Under the Bekalan Elektrik Luar Bandar project, RM961 million was allocated, providing 24-hour electricity supply to 19,811 rural houses. In terms of road access, 3,100km of roads were built in the last three years, now with 85% of East Malaysians having road access to date.

Government efforts have proven largely successful, as shown by the statistics department – poverty rate in Sabah dropped 19.7%, the highest reduction nationwide.

Hardly smooth sailing

Despite making much progress, the road to tackling poverty only gets steeper; there exist vulnerable sections of the population that remain largely unchanged due to several circumstances. For one, East Malaysia is experiencing an influx of foreign workers.

The impact of migrant labour on local economies have been shown to be negative, what with remittance and increased labour market competition versus contribution towards GDP. The natural geography of East Malaysia, mostly comprising forests and mountainous terrain, constricts access to and from rural areas.

This is a major obstacle for connecting rural villages in such areas to the electricity grid.

Education, or the lack of it, presents another obstacle. There exists a substantial academic gap between the rural and urban population, with obvious reasons – lack of educational facilities in rural areas.

And, as more and more of the rural population settle in urban areas for access to such facilities, policies catering to the fluctuating ethnic ratios have to be extensively planned and delicately implemented, so as to avoid fragmentations and turmoil, or risk widening the perceived gap between social groups.

Another issue that stem from this is that the convergence of foreign workers with migration of rural folk to urban areas somewhat alter increase poverty rates, giving off an unrealistic view of the situation, something opposition parties have taken advantage of, for political mileage.

Working forward

As per the latest budget, the finance ministry, in its 2013/2014 Economic Report, stated that RM4.5 billion was allocated for the development of rural infrastructure projects, of which RM1.2 billion was meant for building and upgrading rural and village-link roads.

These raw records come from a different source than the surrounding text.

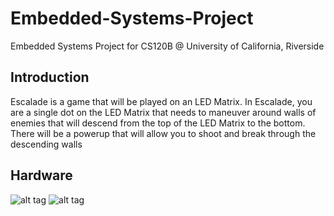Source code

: # Embedded-Systems-Project
Embedded Systems Project for CS120B @ University of California, Riverside

## Introduction
Escalade is a game that will be played on an LED Matrix. In Escalade, you are a single dot on the LED Matrix that needs to maneuver around walls of enemies that will descend from the top of the LED Matrix to the bottom. There will be a powerup that will allow you to shoot and break through the descending walls

## Hardware
![alt tag](https://github.com/Fyloh/Embedded-Systems-Project/tree/master/img/Board.jpg)
![alt tag](https://github.com/Fyloh/Embedded-Systems-Project/tree/master/img/Game.jpg)
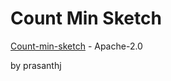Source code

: # Count Min Sketch

[Count-min-sketch](https://github.com/prasanthj/count-min-sketch/blob/master/src/main/java/com/github/prasanthj/cmsketch/CountMinSketch.java) - Apache-2.0

by prasanthj

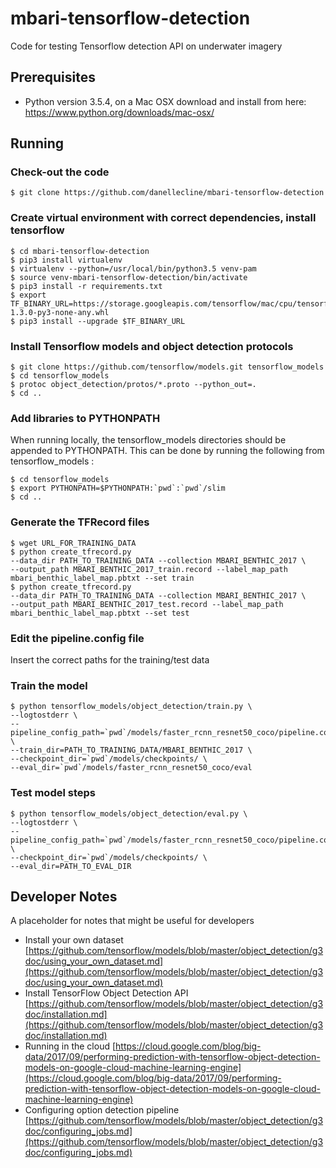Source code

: # mbari-tensorflow-detection
 
Code for testing Tensorflow detection API on underwater imagery

## Prerequisites
 
- Python version  3.5.4, on a Mac OSX download and install from here:
 https://www.python.org/downloads/mac-osx/ 

## Running

### Check-out the code

    $ git clone https://github.com/danellecline/mbari-tensorflow-detection

### Create virtual environment with correct dependencies, install tensorflow

    $ cd mbari-tensorflow-detection
    $ pip3 install virtualenv
    $ virtualenv --python=/usr/local/bin/python3.5 venv-pam
    $ source venv-mbari-tensorflow-detection/bin/activate
    $ pip3 install -r requirements.txt
    $ export TF_BINARY_URL=https://storage.googleapis.com/tensorflow/mac/cpu/tensorflow-1.3.0-py3-none-any.whl
    $ pip3 install --upgrade $TF_BINARY_URL
    
### Install Tensorflow models and object detection protocols
    $ git clone https://github.com/tensorflow/models.git tensorflow_models
    $ cd tensorflow_models
    $ protoc object_detection/protos/*.proto --python_out=.
    $ cd .. 

### Add libraries to PYTHONPATH

When running locally, the tensorflow_models directories should be appended to PYTHONPATH. 
This can be done by running the following from tensorflow_models :

    $ cd tensorflow_models
    $ export PYTHONPATH=$PYTHONPATH:`pwd`:`pwd`/slim
    $ cd ..
    
### Generate the TFRecord files

    $ wget URL_FOR_TRAINING_DATA
    $ python create_tfrecord.py  
    --data_dir PATH_TO_TRAINING_DATA --collection MBARI_BENTHIC_2017 \
    --output_path MBARI_BENTHIC_2017_train.record --label_map_path  mbari_benthic_label_map.pbtxt --set train 
    $ python create_tfrecord.py  
    --data_dir PATH_TO_TRAINING_DATA --collection MBARI_BENTHIC_2017 \
    --output_path MBARI_BENTHIC_2017_test.record --label_map_path  mbari_benthic_label_map.pbtxt --set test 
    
### Edit the pipeline.config file
Insert the correct paths for the training/test data

### Train the model 
     
    $ python tensorflow_models/object_detection/train.py \
    --logtostderr \
    --pipeline_config_path=`pwd`/models/faster_rcnn_resnet50_coco/pipeline.config \ 
    --train_dir=PATH_TO_TRAINING_DATA/MBARI_BENTHIC_2017 \ 
    --checkpoint_dir=`pwd`/models/checkpoints/ \
    --eval_dir=`pwd`/models/faster_rcnn_resnet50_coco/eval
      
### Test model steps

    $ python tensorflow_models/object_detection/eval.py \
    --logtostderr \
    --pipeline_config_path=`pwd`/models/faster_rcnn_resnet50_coco/pipeline.config \ 
    --checkpoint_dir=`pwd`/models/checkpoints/ \
    --eval_dir=PATH_TO_EVAL_DIR

## Developer Notes

A placeholder for notes that might be useful for developers
 
* Install your own dataset [https://github.com/tensorflow/models/blob/master/object_detection/g3doc/using_your_own_dataset.md](https://github.com/tensorflow/models/blob/master/object_detection/g3doc/using_your_own_dataset.md)
* Install TensorFlow Object Detection API [https://github.com/tensorflow/models/blob/master/object_detection/g3doc/installation.md](https://github.com/tensorflow/models/blob/master/object_detection/g3doc/installation.md) 
* Running in the cloud [https://cloud.google.com/blog/big-data/2017/09/performing-prediction-with-tensorflow-object-detection-models-on-google-cloud-machine-learning-engine](https://cloud.google.com/blog/big-data/2017/09/performing-prediction-with-tensorflow-object-detection-models-on-google-cloud-machine-learning-engine)
* Configuring option detection pipeline [https://github.com/tensorflow/models/blob/master/object_detection/g3doc/configuring_jobs.md](https://github.com/tensorflow/models/blob/master/object_detection/g3doc/configuring_jobs.md)
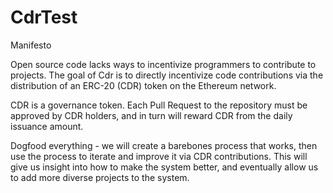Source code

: # CdrTest
Manifesto


Open source code lacks ways to incentivize programmers to contribute to projects. The goal of Cdr is to directly incentivize code contributions via the distribution of an ERC-20 (CDR) token on the Ethereum network.

CDR is a governance token. Each Pull Request to the repository must be approved by CDR holders, and in turn will reward CDR from the daily issuance amount.

Dogfood everything - we will create a barebones process that works, then use the process to iterate and improve it via CDR contributions. This will give us insight into how to make the system better, and eventually allow us to add more diverse projects to the system.
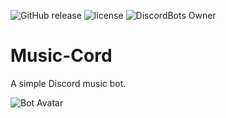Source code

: ![GitHub release](https://img.shields.io/github/release/JGriffin34432/music-cord.svg?style=for-the-badge)
![license](https://img.shields.io/github/license/JGriffin34432/Music-cord.svg?style=for-the-badge)
![DiscordBots Owner](https://discordbots.org/api/widget/owner/252084047264743428.svg)

# Music-Cord
A simple Discord music bot.

![Bot Avatar](http://i68.tinypic.com/2yn008h.png)
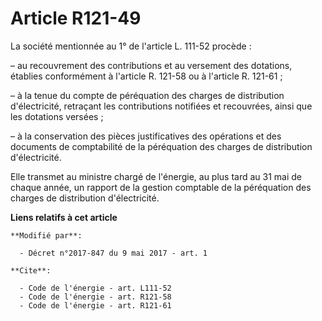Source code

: # Article R121-49

La société mentionnée au 1° de l'article L. 111-52 procède : 

– au recouvrement des contributions et au versement des dotations, établies conformément à l'article R. 121-58 ou à l'article
R. 121-61 ; 

– à la tenue du compte de péréquation des charges de distribution d'électricité, retraçant les contributions notifiées et
recouvrées, ainsi que les dotations versées ; 

– à la conservation des pièces justificatives des opérations et des documents de comptabilité de la péréquation des charges
de distribution d'électricité. 

Elle transmet au ministre chargé de l'énergie, au plus tard au 31 mai de chaque année, un rapport de la gestion comptable de
la péréquation des charges de distribution d'électricité.

**Liens relatifs à cet article**

	**Modifié par**:

	  - Décret n°2017-847 du 9 mai 2017 - art. 1

	**Cite**:

	  - Code de l'énergie - art. L111-52
	  - Code de l'énergie - art. R121-58
	  - Code de l'énergie - art. R121-61
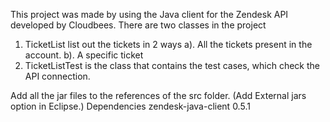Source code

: This project was made by using the Java client for the Zendesk API developed by Cloudbees.
There are two classes in the project
1. TicketList list out the tickets in 2 ways
a). All the tickets present in the account.
b). A specific ticket
2. TicketListTest is the class that contains the test cases, which check the API connection.

Add all the jar files to the references of the src folder. (Add External jars option in Eclipse.)
Dependencies
zendesk-java-client 0.5.1
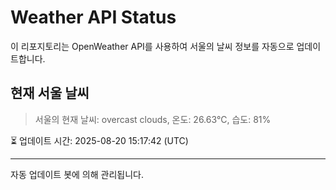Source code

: 
# Weather API Status

이 리포지토리는 OpenWeather API를 사용하여 서울의 날씨 정보를 자동으로 업데이트합니다.

## 현재 서울 날씨
> 서울의 현재 날씨: overcast clouds, 온도: 26.63°C, 습도: 81%

⏳ 업데이트 시간: 2025-08-20 15:17:42 (UTC)

---
자동 업데이트 봇에 의해 관리됩니다.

RM130 million have been allocated to subsidise rural air transport, RM331 million to continue price uniformity programmes and subsidies, RM30 million and 60 Kedai Rakyat 1Malaysia (KR1M) to reduce prices of daily necessities and high-speed broadband access for East Malaysians.

The list is extensive. Other aspects being tackled by poverty eradication programmes include housing, micro credit, and rural electrification.

To cater to geographical and community issues, one of the thrusts of the Tenth Malaysia plan is to focus on inclusive growth and provide equal opportunities to all Malaysians.

There has been much debate on the Malaysia poverty measurement system that it is inaccurate, and that poverty in East Malaysia, or for the whole of Malaysia for that matter, would rage on. Only time will prove who’s right.

Meanwhile, anyone can do their part – there’s no shortage of volunteer programmes to help out our fellow Malaysians over on the East side.